Presentation: Tweet"KEYNOTE: A Monadic Model for Big Data"
Since its inception in 1970, Codd's relational model has fueled a multi-billion dollar industry that after 40 years still experiences double digit growth. Because the relational database and SQL are based on strong mathematical foundations of sets and relations, complementary producers such as educators, tool vendors, consultants, etc., can all target the same underlying conceptual model, creating a strong ecosystem of users and domain experts.
If we look at the relational model through our developer eyes, we notice that the relational algebra is one particular implementation of a more general interface, an interface that mathematicians call monads. By generalizing from relations to arbitrary monads, we are able to query many different kinds of data using a single query language, in particular we can formulate queries over data of any size, finite or infinite. Similarly, when we use another programmer’s trick to swap around fk/pk relationships between flat rows into pointers between nested structures, we can query both relational and pointer-based data, which includes documents, graphs, using a single monadic algebra of query operators. Lastly, by leveraging the mathematical trick of duality, we can implement our monadic interface over both push- as well as pull-based data.

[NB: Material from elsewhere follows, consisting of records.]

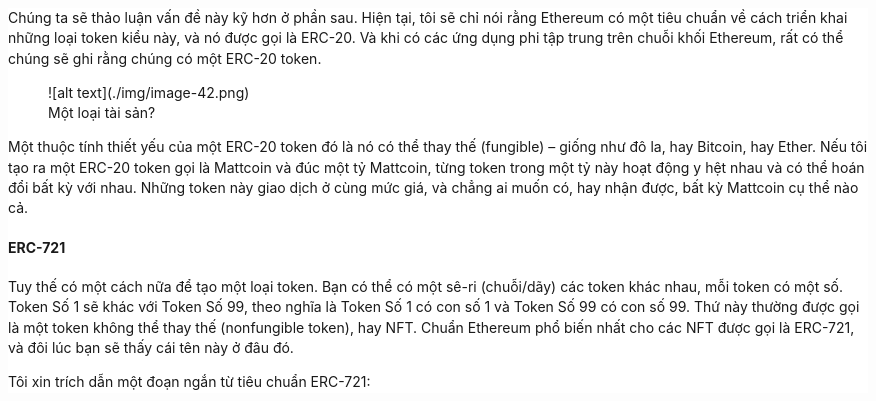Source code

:Chúng ta sẽ thảo luận vấn đề này kỹ hơn ở phần sau. Hiện tại, tôi sẽ chỉ nói rằng Ethereum có một tiêu chuẩn về cách triển khai những loại token kiểu này, và nó được gọi là ERC-20. Và khi có các ứng dụng phi tập trung trên chuỗi khối Ethereum, rất có thể chúng sẽ ghi rằng chúng có một ERC-20 token.

<figure markdown="span">
    ![alt text](./img/image-42.png)    
    <figcaption>Một loại tài sản?</figcaption>
</figure>

Một thuộc tính thiết yếu của một ERC-20 token đó là nó có thể thay thế (fungible) – giống như đô la, hay Bitcoin, hay Ether. Nếu tôi tạo ra một ERC-20 token gọi là Mattcoin và đúc một tỷ Mattcoin, từng token trong một tỷ này hoạt động y hệt nhau và có thể hoán đổi bất kỳ với nhau. Những token này giao dịch ở cùng mức giá, và chẳng ai muốn có, hay nhận được, bất kỳ Mattcoin cụ thể nào cả.

#### ERC-721

Tuy thế có một cách nữa để tạo một loại token. Bạn có thể có một sê-ri (chuỗi/dãy) các token khác nhau, mỗi token có một số. Token Số 1 sẽ khác với Token Số 99, theo nghĩa là Token Số 1 có con số 1 và Token Số 99 có con số 99. Thứ này thường được gọi là một token không thể thay thế (nonfungible token), hay NFT. Chuẩn Ethereum phổ biến nhất cho các NFT được gọi là ERC-721, và đôi lúc bạn sẽ thấy cái tên này ở đâu đó.

Tôi xin trích dẫn một đoạn ngắn từ tiêu chuẩn ERC-721:
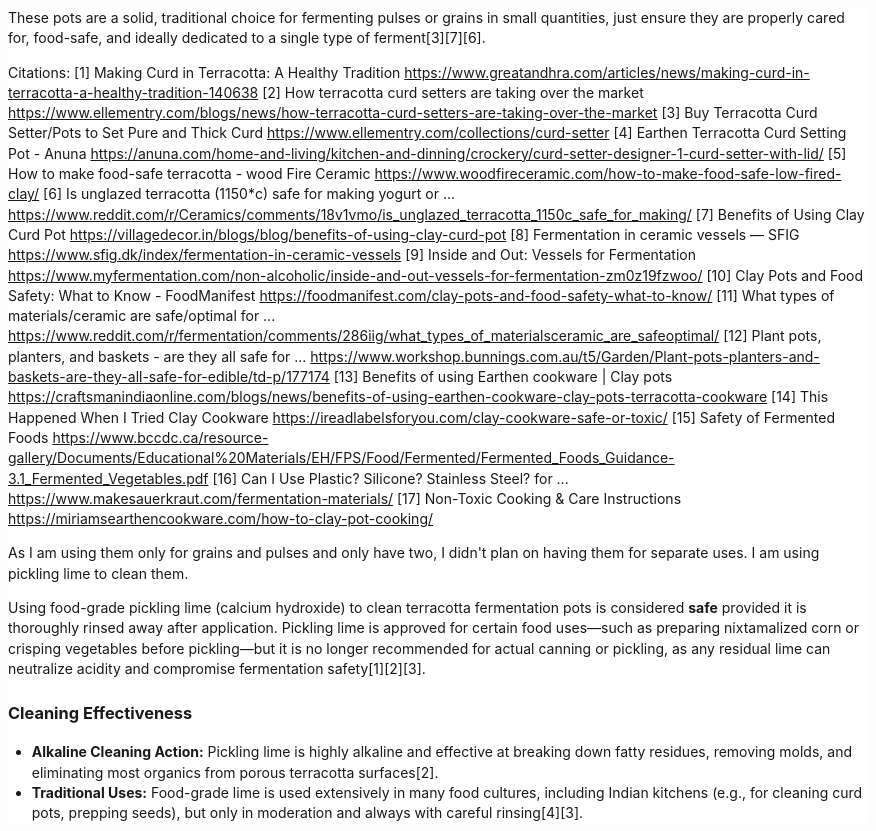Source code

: These pots are a solid, traditional choice for fermenting pulses or grains in small quantities, just ensure they are properly cared for, food-safe, and ideally dedicated to a single type of ferment[3][7][6].

Citations:
[1] Making Curd in Terracotta: A Healthy Tradition https://www.greatandhra.com/articles/news/making-curd-in-terracotta-a-healthy-tradition-140638
[2] How terracotta curd setters are taking over the market https://www.ellementry.com/blogs/news/how-terracotta-curd-setters-are-taking-over-the-market
[3] Buy Terracotta Curd Setter/Pots to Set Pure and Thick Curd https://www.ellementry.com/collections/curd-setter
[4] Earthen Terracotta Curd Setting Pot - Anuna https://anuna.com/home-and-living/kitchen-and-dinning/crockery/curd-setter-designer-1-curd-setter-with-lid/
[5] How to make food-safe terracotta - wood Fire Ceramic https://www.woodfireceramic.com/how-to-make-food-safe-low-fired-clay/
[6] Is unglazed terracotta (1150*c) safe for making yogurt or ... https://www.reddit.com/r/Ceramics/comments/18v1vmo/is_unglazed_terracotta_1150c_safe_for_making/
[7] Benefits of Using Clay Curd Pot https://villagedecor.in/blogs/blog/benefits-of-using-clay-curd-pot
[8] Fermentation in ceramic vessels — SFIG https://www.sfig.dk/index/fermentation-in-ceramic-vessels
[9] Inside and Out: Vessels for Fermentation https://www.myfermentation.com/non-alcoholic/inside-and-out-vessels-for-fermentation-zm0z19fzwoo/
[10] Clay Pots and Food Safety: What to Know - FoodManifest https://foodmanifest.com/clay-pots-and-food-safety-what-to-know/
[11] What types of materials/ceramic are safe/optimal for ... https://www.reddit.com/r/fermentation/comments/286iig/what_types_of_materialsceramic_are_safeoptimal/
[12] Plant pots, planters, and baskets - are they all safe for ... https://www.workshop.bunnings.com.au/t5/Garden/Plant-pots-planters-and-baskets-are-they-all-safe-for-edible/td-p/177174
[13] Benefits of using Earthen cookware | Clay pots https://craftsmanindiaonline.com/blogs/news/benefits-of-using-earthen-cookware-clay-pots-terracotta-cookware
[14] This Happened When I Tried Clay Cookware https://ireadlabelsforyou.com/clay-cookware-safe-or-toxic/
[15] Safety of Fermented Foods https://www.bccdc.ca/resource-gallery/Documents/Educational%20Materials/EH/FPS/Food/Fermented/Fermented_Foods_Guidance-3.1_Fermented_Vegetables.pdf
[16] Can I Use Plastic? Silicone? Stainless Steel? for ... https://www.makesauerkraut.com/fermentation-materials/
[17] Non-Toxic Cooking & Care Instructions https://miriamsearthencookware.com/how-to-clay-pot-cooking/


As I am using them only for grains and pulses and only have two, I didn't plan on having them for separate uses. I am using pickling lime to clean them.

Using food-grade pickling lime (calcium hydroxide) to clean terracotta fermentation pots is considered **safe** provided it is thoroughly rinsed away after application. Pickling lime is approved for certain food uses—such as preparing nixtamalized corn or crisping vegetables before pickling—but it is no longer recommended for actual canning or pickling, as any residual lime can neutralize acidity and compromise fermentation safety[1][2][3].

### Cleaning Effectiveness

- **Alkaline Cleaning Action:** Pickling lime is highly alkaline and effective at breaking down fatty residues, removing molds, and eliminating most organics from porous terracotta surfaces[2].  
- **Traditional Uses:** Food-grade lime is used extensively in many food cultures, including Indian kitchens (e.g., for cleaning curd pots, prepping seeds), but only in moderation and always with careful rinsing[4][3].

By generalizing from sets and relations to monads we have created a three-dimensional design space for data spanned by the dimensions of Volume, Variety, and Velocity, together with a set of monadic standard query operators. Looking at data in the context of this “cube” we can categorize many data sources according to these three elementary dimensions. For example, a mouse is a database whose (a) volume is infinite, (b) whose variety is flat, and (c) whose velocity is push, or the typical document database is (a) finite, (b) nested, and (c) pull-based, etc. In other words, monads provide a mathematical and practical basis for what the industry nowadays calls “big data”.
In this talk we will explain how any programmer could have invented this unified model of big data herself, and perhaps even more importantly, how any modern programming language allows you to use these principles to simplify your day to day data programmability problems.